### EXERCISE AIM
Copy every line from the records below that carries the word "middle".

(Skeletal landmark data)
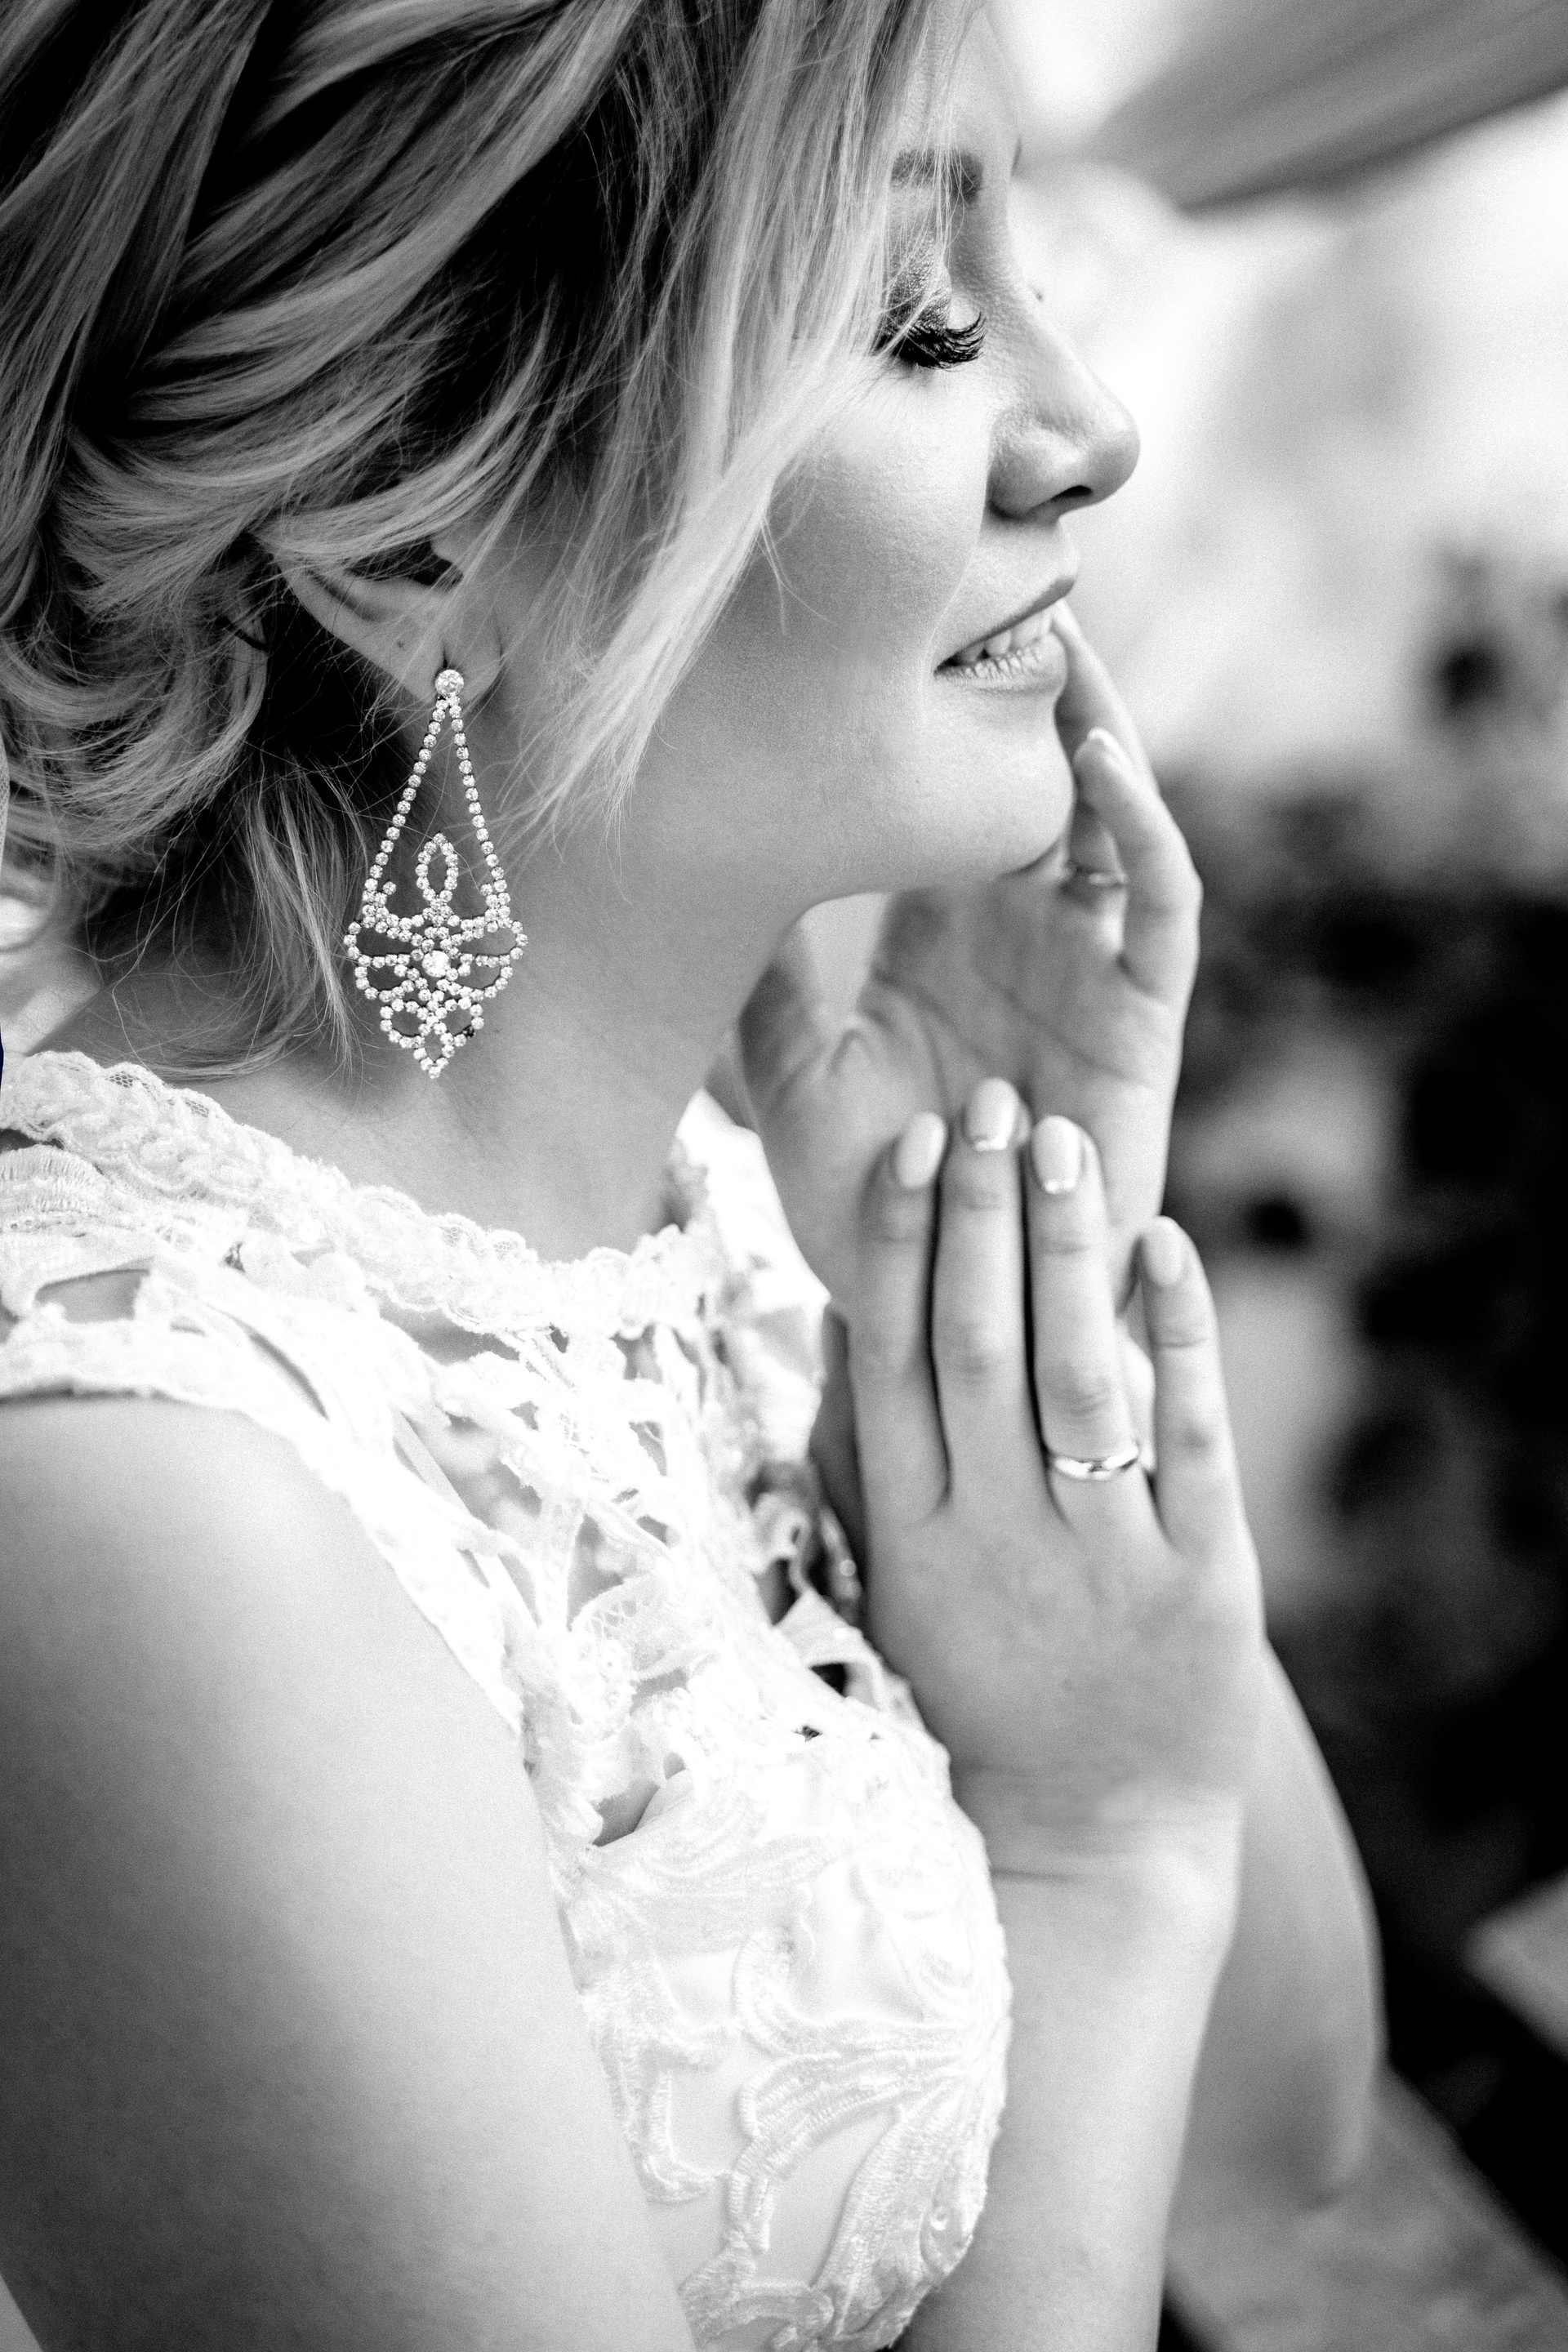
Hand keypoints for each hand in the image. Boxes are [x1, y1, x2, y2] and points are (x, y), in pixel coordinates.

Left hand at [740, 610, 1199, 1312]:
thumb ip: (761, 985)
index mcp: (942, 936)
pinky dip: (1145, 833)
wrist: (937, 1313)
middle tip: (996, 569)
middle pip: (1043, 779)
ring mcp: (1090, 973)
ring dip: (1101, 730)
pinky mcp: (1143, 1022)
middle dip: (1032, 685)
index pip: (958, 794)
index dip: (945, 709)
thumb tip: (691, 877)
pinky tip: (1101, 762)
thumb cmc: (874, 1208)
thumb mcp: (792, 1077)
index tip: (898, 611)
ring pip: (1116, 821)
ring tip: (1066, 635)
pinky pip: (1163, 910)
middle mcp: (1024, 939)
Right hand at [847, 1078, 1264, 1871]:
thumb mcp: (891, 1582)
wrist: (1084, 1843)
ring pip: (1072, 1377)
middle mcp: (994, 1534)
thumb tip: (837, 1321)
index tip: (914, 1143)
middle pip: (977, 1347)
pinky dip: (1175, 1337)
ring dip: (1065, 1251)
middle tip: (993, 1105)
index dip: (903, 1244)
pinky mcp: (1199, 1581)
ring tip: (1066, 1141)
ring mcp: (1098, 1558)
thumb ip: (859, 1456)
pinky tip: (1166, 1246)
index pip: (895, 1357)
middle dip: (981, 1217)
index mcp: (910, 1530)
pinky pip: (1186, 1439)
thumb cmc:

### ANSWER
middle tip: (996, 569)
middle pip: (1043, 779)
middle dip: (1032, 685)
middle mcp: (1024, 939)
middle mcp: (994, 1534)
middle pip: (977, 1347)
middle tip: (993, 1105)
middle dip: (981, 1217)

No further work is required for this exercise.